Exclude vulnerabilities with sanitization functions

This article will show you how to create a policy that instructs NG SAST to ignore vulnerabilities that have a sanitization function in the dataflow when analyzing your application. Developers often use sanitization functions in their application's source code to sanitize user input, protecting against common attacks, such as SQL Injection attacks.

Step 1: Create a new policy file

For this tutorial, we will scaffold off the default policy:

sl policy create default <filepath>

Specify (and make a note of) the filepath you would like the policy to be saved once created.

Step 2: Edit the policy definition

Open your newly created policy file using a text editor. Add the following directives to your policy file:

IMPORT io.shiftleft/default
IMPORT io.shiftleft/defaultdict
TAG "CHECK" METHOD -f "javax.servlet.http.HttpServletRequest.setAttribute:void(java.lang.String,java.lang.Object)"

Note that setAttribute is the actual method signature of the sanitization function.

The final line of the example shown above instructs NG SAST to add a check tag to all data flows containing a function matching the method signature defined with the -f option.

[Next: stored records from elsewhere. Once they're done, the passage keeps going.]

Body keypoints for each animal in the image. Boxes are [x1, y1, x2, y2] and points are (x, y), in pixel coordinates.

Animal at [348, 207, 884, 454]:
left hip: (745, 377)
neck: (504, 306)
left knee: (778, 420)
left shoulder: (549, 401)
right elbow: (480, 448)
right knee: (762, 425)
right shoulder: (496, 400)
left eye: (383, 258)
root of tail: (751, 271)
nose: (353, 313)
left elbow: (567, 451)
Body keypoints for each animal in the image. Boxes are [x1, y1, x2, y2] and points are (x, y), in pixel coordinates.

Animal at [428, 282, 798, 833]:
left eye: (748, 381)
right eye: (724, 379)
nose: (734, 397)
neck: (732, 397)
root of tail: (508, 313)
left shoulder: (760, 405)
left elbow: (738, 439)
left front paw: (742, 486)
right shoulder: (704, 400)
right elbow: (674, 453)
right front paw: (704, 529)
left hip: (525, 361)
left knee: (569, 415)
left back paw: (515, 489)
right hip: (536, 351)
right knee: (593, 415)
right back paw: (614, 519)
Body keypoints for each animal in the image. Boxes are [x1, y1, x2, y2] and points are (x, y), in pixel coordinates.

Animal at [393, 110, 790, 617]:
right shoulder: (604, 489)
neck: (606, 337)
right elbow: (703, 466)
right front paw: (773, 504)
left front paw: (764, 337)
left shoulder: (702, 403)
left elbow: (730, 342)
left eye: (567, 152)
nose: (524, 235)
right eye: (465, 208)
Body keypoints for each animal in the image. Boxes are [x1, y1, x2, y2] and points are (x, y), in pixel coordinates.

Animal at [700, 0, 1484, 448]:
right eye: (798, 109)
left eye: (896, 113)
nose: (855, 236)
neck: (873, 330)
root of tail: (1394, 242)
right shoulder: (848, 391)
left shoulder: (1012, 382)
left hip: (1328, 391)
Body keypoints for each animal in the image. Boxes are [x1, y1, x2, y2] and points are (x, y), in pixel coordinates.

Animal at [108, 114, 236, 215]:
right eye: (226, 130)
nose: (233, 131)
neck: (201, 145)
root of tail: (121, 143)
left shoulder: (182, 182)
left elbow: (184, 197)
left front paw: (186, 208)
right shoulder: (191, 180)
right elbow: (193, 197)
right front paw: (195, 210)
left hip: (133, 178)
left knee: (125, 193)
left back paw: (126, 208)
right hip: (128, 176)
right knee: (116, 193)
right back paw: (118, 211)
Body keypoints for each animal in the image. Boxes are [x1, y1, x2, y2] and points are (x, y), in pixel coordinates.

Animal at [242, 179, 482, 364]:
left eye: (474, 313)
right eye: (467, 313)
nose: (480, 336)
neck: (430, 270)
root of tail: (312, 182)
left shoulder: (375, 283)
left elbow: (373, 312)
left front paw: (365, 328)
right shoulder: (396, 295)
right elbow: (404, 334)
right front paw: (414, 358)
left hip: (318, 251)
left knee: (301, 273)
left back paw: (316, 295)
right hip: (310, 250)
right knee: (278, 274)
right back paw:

Step 3: Validate the new policy

After you write new policy definitions or edit the existing definitions, you must validate your new policy to make sure that there are no errors. To do so, run:

sl policy validate <filepath>

This command returns a non-zero exit status code if there is a problem with either your policy's syntax or semantics.

Step 4: Upload the policy to the ShiftLeft repository

NG SAST can only use a custom policy if it is located in the ShiftLeft repository. To upload your policy, run:

sl policy push <policyLabel> <filepath>

Be sure to replace <policyLabel> with the desired name for your policy.

If you successfully upload your policy, ShiftLeft returns to the CLI your Org ID policy and tag:


<policyTag> is the tag ShiftLeft assigned to the policy by default.

You can check for this policy in the repository by using the info command, which lists all policies uploaded with the specified label that is available to you:

sl policy info <OrgId>/<policyLabel>:<policyTag>

Step 5: Assign the new policy

Assigning the policy to your application ensures that NG SAST uses it the next time it analyzes the app's code:

sl analyze --policy <policyLabel> --app <name>

At this point, you are ready to proceed with your next code analysis.